La leyenda nos retrata a Ricardo Corazón de León en la miasma de una pasión amor-odio por su rival en la lucha por el Santo Sepulcro, el bellísimo sultán Saladino de la espesa barba y ojos negros. Ricardo al llegar a la Tierra Santa se enfermó del estómago, y aunque Saladino y él estaban en bandos contrarios, Saladino le mandó confituras confeccionadas por él mismo y sedosas rosas oro de Ophir. Saladino, caballero perfecto y sin el peso de conciencia que pudo ocasionarle un devaneo homosexual (recordemos que para los turcos de entonces el tocarse entre hombres no era nada de otro mundo!) aceptó el cadeau d’amour de una preciosa gata Manx de manos del monarca inglés.

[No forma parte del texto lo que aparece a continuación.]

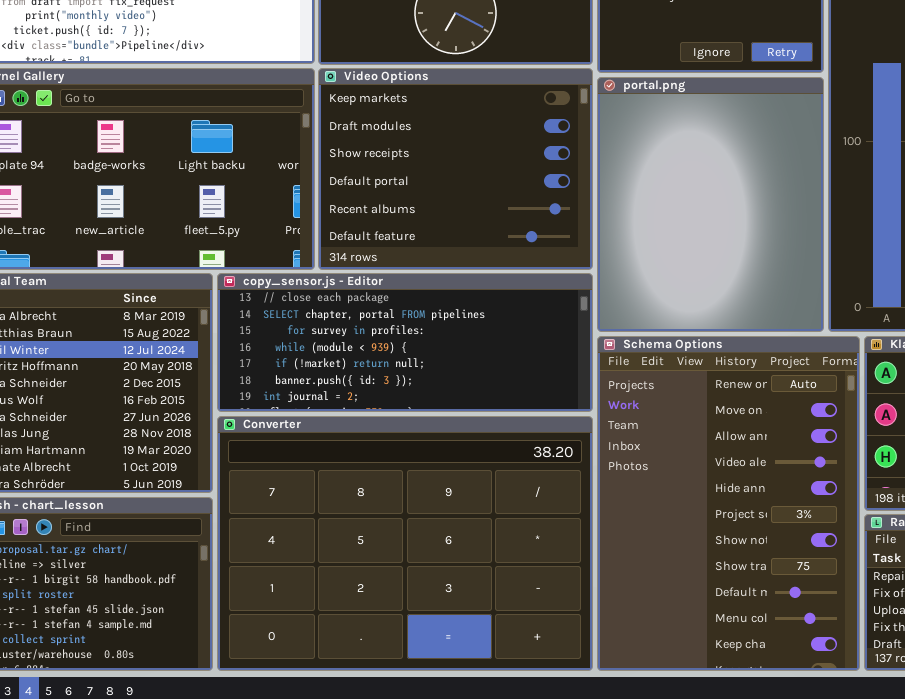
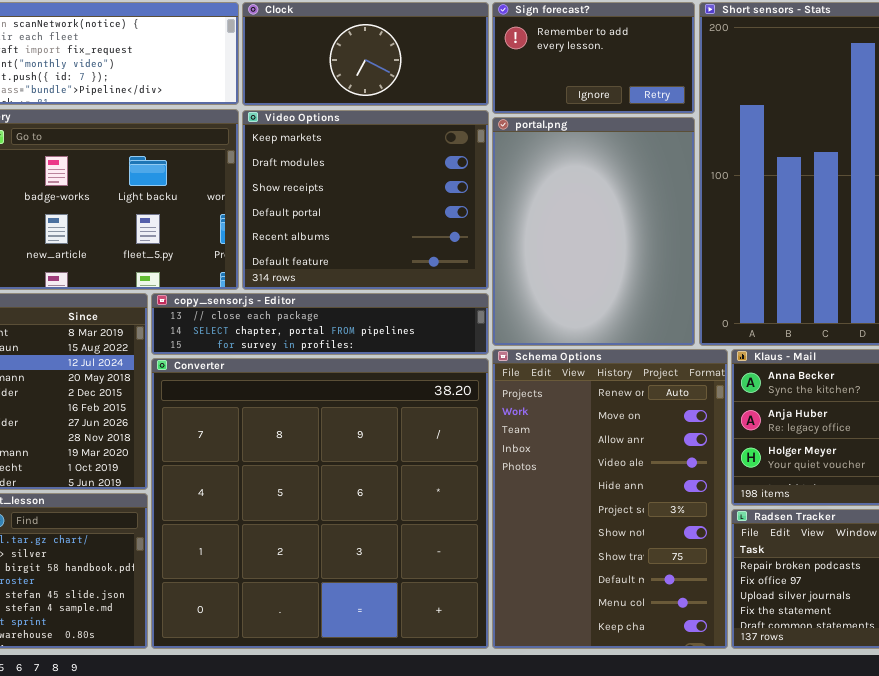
copy_sensor.js - Editor: [217,273,593,412] -> [151,293,489,355], resized
Converter: [217,416,593,671] -> [151,358,489,649], resized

Aunque nunca se ha podido confirmar si al fin y al cabo Ricardo y Saladino consumaron su infatuación en la cama, es obvio que existía una atracción que le debe haber puesto los pelos de punta tanto a Berenguela como a Leonor de Aquitania, quien odiaba y amaba al mismo tiempo a “ese infiel”(Saladino.)

A pesar de que se habla de los ingleses como seres fríos, algunos de ellos han sido víctimas de calenturas amorosas de cuidado. Eduardo de Carnarvon, recordado por los historiadores como Eduardo II, fue el primer heredero al trono inglés en portar el título de Príncipe de Gales. Fue un hombre que se vio gobernado por su inclinación a los hombres. Era hijo del fabuloso y cruel Eduardo I Pataslargas y a pesar de que en 1308 lo casaron con la bella princesa francesa Ana Isabella, siempre prefirió a los machos. En una ocasión su padre tuvo que darse a la tarea de librar a Eduardito de un amante hostigoso defenestrando al aprovechado muchacho desde lo alto de un castillo. Entre los predilectos de Eduardo Ii estuvo un gascón muy aprovechado llamado Piers Gaveston, quien al ser el idolatrado darling del rey provocó la ira de los nobles que se veían desplazados por el mariconcito cuya mayor gracia era una silueta apolínea y un talento para componer melosos poemas de amor.
Piers Gaveston estaba en su apogeo cuando se tuvo que ir exiliado para evitar mayores revueltas, y acabó su agitada vida siendo asesinado por los nobles de Eduardo cuando se atrevió a regresar del exilio. Eduardo siguió enamorándose de machos y esta vez fueron Hugh Despenser, padre e hijo del mismo nombre, quienes capturaron su febril atención. El hijo acabó siendo el gran amor de la vida del monarca, siendo una beldad de enormes ojos azules y musculatura a lo Charles Atlas. Con los amores del rey por Hugh (lejano antepasado de Lady Di), la gota colmó el vaso de paciencia de la reina Ana Isabella. Furiosa por tener que compartir su marido con otro hombre, fraguó un complot desde Francia con su amante Róger Mortimer,y poco después lograron derrocar a Eduardo II. El atildado monarca fue capturado y enviado al Castillo de Berkeley, donde Ana Isabella ordenó que lo mataran introduciendo una varilla de hierro al rojo vivo por el ano al pobre Eduardo II.